→ **Action item**
Where a line of the records holds the string "down", copy that line.

→ **Listed entries**
________________________
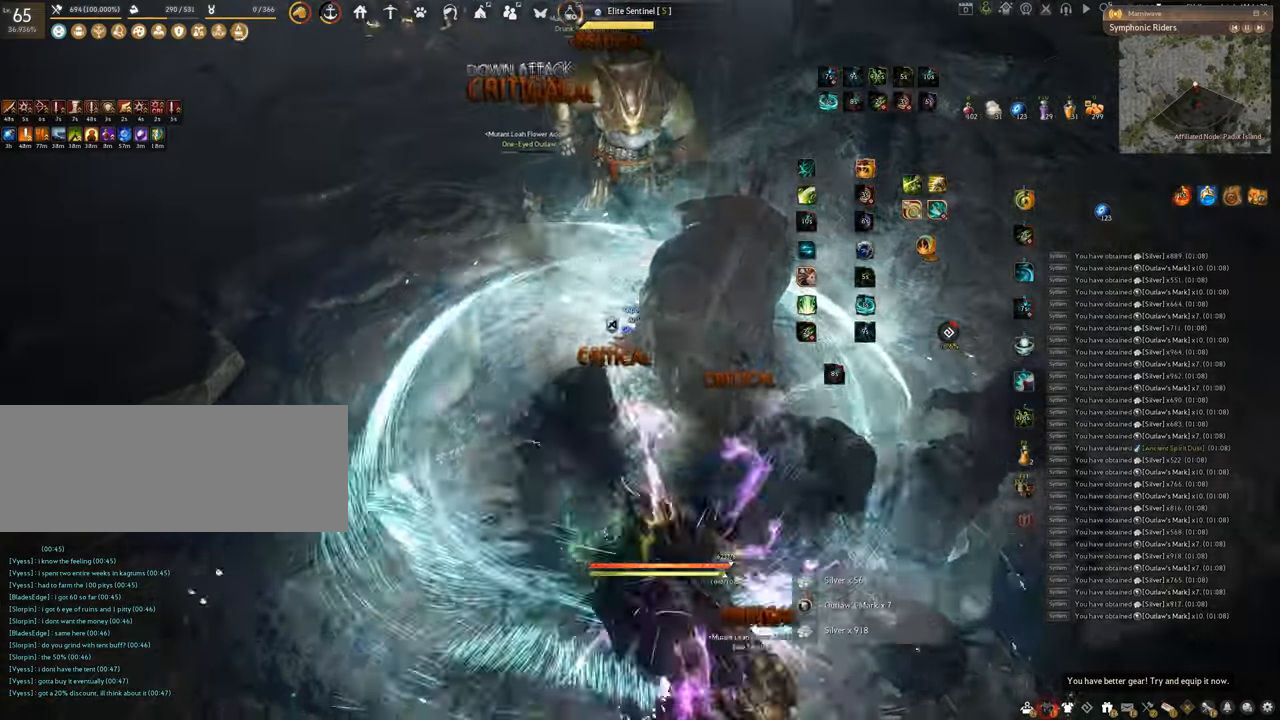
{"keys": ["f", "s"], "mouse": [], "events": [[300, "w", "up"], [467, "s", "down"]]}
________________________
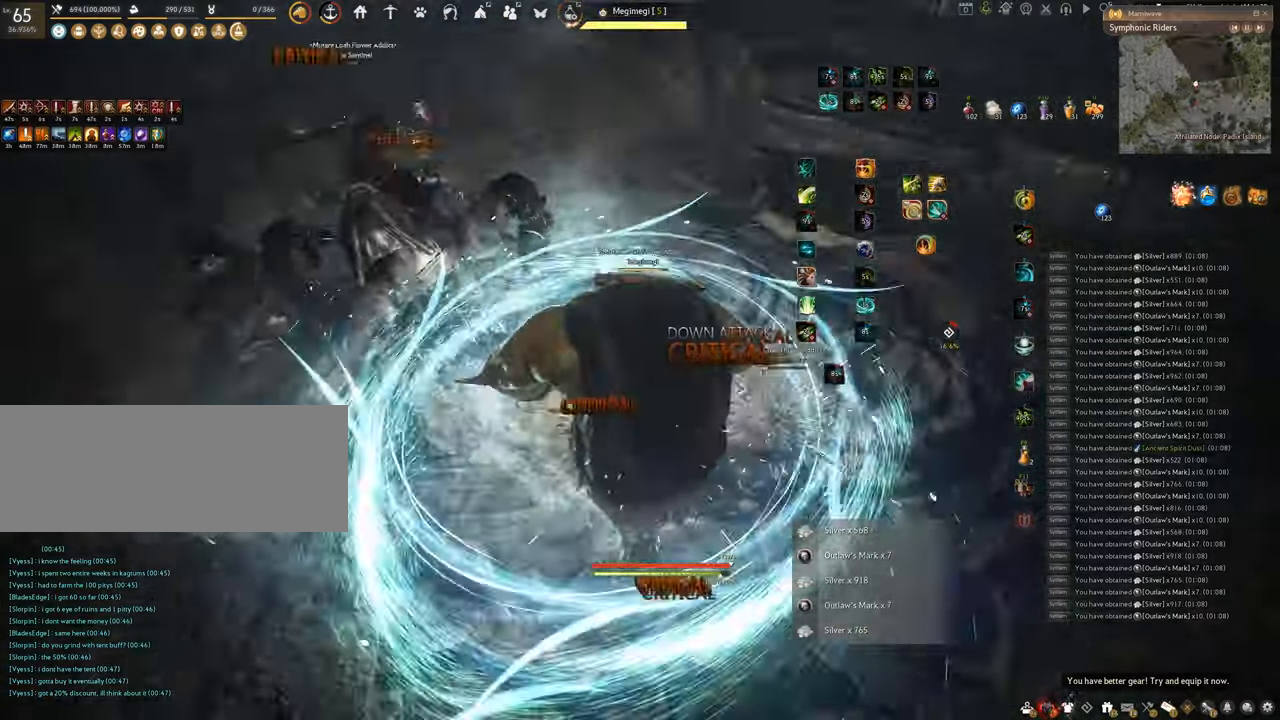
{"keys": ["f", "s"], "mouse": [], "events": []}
________________________
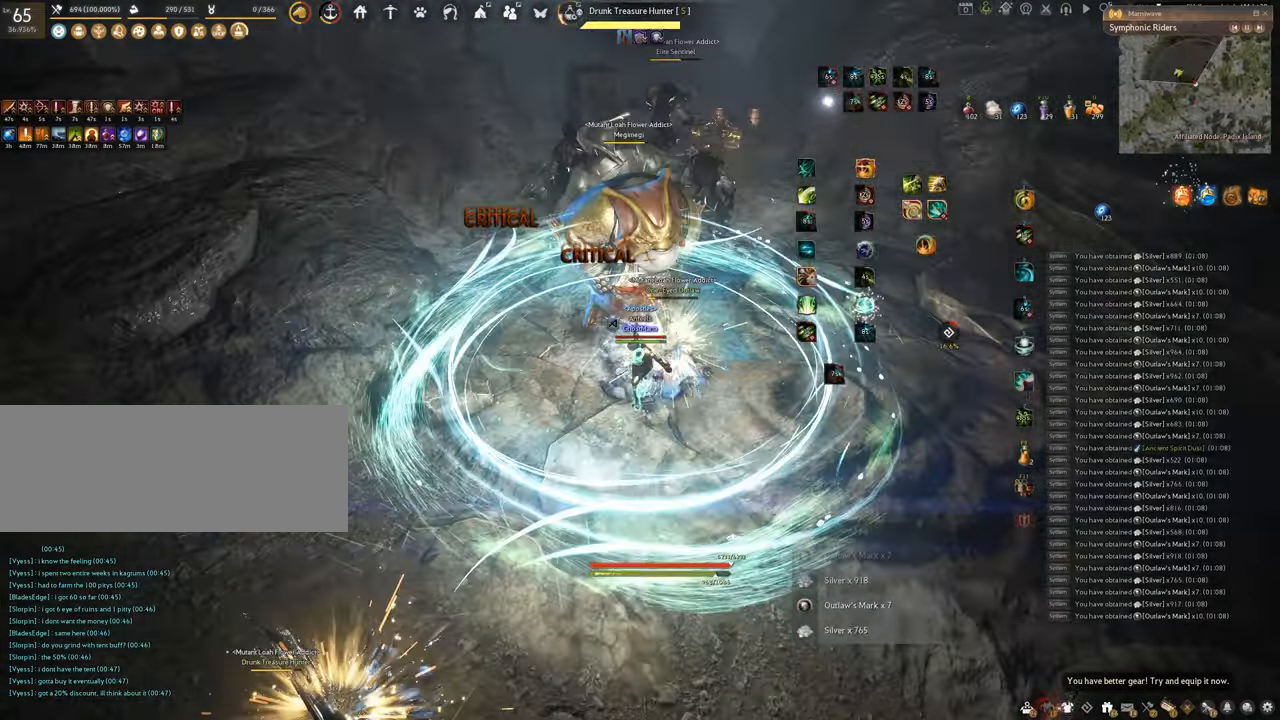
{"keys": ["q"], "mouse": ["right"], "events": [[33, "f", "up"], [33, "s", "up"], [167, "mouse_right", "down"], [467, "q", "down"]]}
________________________
→ **Solved problem**
{"keys": ["f", "s"], "mouse": [], "events": [[300, "w", "up"], [467, "s", "down"]]}
{"keys": ["q"], "mouse": ["right"], "events": [[33, "f", "up"], [33, "s", "up"], [167, "mouse_right", "down"], [467, "q", "down"]]}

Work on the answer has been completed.